# [DOCUMENT SECTION]
◇ ◇ ◇ ◇ ◇

Curcumin mitigates Cryptosporidium parvum infection through modulation of gut microbiota and innate immune-related genes in immunosuppressed neonatal mice.

Cryptosporidium parvum is a major cause of diarrheal disease in immature or weakened immune systems, mainly in infants and young children in resource-poor settings. Despite its high prevalence, fully effective and safe drugs for the treatment of C. parvum infections remain scarce, and there is no vaccine. Meanwhile, curcumin has shown protective effects against C. parvum infections. However, the mechanisms of action and relationship to the gut microbiota and innate immune responses are unclear. Immunosuppressed neonatal mice were infected with oocysts of C. parvum and either untreated or treated with a normal diet, curcumin or paromomycin. We found that curcumin stopped C. parvum oocysts shedding in the feces of infected immunosuppressed neonatal mice, prevented epithelial damage, and villi degeneration, as well as prevented recurrence of infection. Curcumin supplementation increased the relative abundance of Bacteroidetes and decreased the relative abundance of Firmicutes and Proteobacteria in mice infected with C. parvum as shown by 16S rRNA gene sequencing analysis. The relative abundance of Lactobacillus, Bacteroides, Akkermansia, Desulfovibrio, Prevotella, and Helicobacter was significantly associated with C. parvum infection inhibited by curcumin. Curcumin significantly (P < 0.01) suppressed IFN-γ and IL -18 gene expression levels in immunosuppressed neonatal C. parvum-infected mice. We demonstrate that the therapeutic effects curcumin are associated with alterations in the gut microbiota and innate immune-related genes, which may be linked to the anti-Cryptosporidium mechanisms of curcumin.

◇ ◇ ◇ ◇ ◇

# [GIVEN ENTRIES]
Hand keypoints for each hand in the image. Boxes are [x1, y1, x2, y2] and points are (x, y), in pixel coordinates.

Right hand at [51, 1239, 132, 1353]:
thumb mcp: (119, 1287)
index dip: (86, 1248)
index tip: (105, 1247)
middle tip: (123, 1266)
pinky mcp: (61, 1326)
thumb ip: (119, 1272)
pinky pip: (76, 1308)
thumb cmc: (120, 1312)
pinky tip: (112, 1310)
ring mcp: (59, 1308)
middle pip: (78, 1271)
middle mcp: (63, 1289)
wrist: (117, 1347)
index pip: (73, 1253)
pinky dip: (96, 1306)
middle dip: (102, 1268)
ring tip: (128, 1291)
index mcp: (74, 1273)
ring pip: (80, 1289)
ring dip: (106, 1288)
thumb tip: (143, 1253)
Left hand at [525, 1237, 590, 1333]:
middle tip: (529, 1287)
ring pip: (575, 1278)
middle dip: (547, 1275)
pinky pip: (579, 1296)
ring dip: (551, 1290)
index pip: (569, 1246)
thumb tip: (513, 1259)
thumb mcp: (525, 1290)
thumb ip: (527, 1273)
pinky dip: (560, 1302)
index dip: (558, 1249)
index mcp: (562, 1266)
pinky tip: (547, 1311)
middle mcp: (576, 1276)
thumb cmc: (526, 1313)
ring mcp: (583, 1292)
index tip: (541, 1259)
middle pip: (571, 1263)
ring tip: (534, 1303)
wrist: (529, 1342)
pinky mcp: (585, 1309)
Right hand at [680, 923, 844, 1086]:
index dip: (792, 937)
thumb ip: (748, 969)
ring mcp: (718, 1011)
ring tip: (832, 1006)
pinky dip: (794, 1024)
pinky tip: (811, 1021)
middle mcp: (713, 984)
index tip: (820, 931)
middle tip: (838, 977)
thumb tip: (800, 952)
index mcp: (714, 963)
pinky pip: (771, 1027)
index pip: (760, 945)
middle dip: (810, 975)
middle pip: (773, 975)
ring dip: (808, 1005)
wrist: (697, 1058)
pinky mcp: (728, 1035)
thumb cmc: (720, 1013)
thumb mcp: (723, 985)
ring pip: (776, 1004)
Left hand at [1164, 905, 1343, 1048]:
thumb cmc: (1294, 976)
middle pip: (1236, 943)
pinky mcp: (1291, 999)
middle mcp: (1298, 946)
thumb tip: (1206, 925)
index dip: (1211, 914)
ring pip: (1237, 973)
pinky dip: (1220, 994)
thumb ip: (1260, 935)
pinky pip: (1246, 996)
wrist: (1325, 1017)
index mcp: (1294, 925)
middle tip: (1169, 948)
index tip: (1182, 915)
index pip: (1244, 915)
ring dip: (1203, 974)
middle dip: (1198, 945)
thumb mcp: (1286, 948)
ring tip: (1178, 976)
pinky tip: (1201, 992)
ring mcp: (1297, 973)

◇ ◇ ◇ ◇ ◇

# [TO DO]
- a) Answer these questions about the abstract on curcumin and Cryptosporidium parvum, one answer per line:
(i) Besides fully effective and safe drugs, what else does the abstract say is lacking for C. parvum infections?
(ii) What analysis showed the shifts in relative abundance of bacterial groups?
(iii) Which bacterial phylum increased in relative abundance with curcumin supplementation?
- b) Reproduce verbatim the portion of the abstract on curcumin and Cryptosporidium parvum between "Curcumin mitigates Cryptosporidium" and "immunosuppressed neonatal mice.", inclusive.

# [TASK SOLUTIONS]
- a)
(i) A vaccine.
(ii) 16S rRNA gene sequencing analysis.
(iii) Bacteroidetes.

- b)
Curcumin mitigates Cryptosporidium parvum infection through modulation of gut microbiota and innate immune-related genes in immunosuppressed neonatal mice.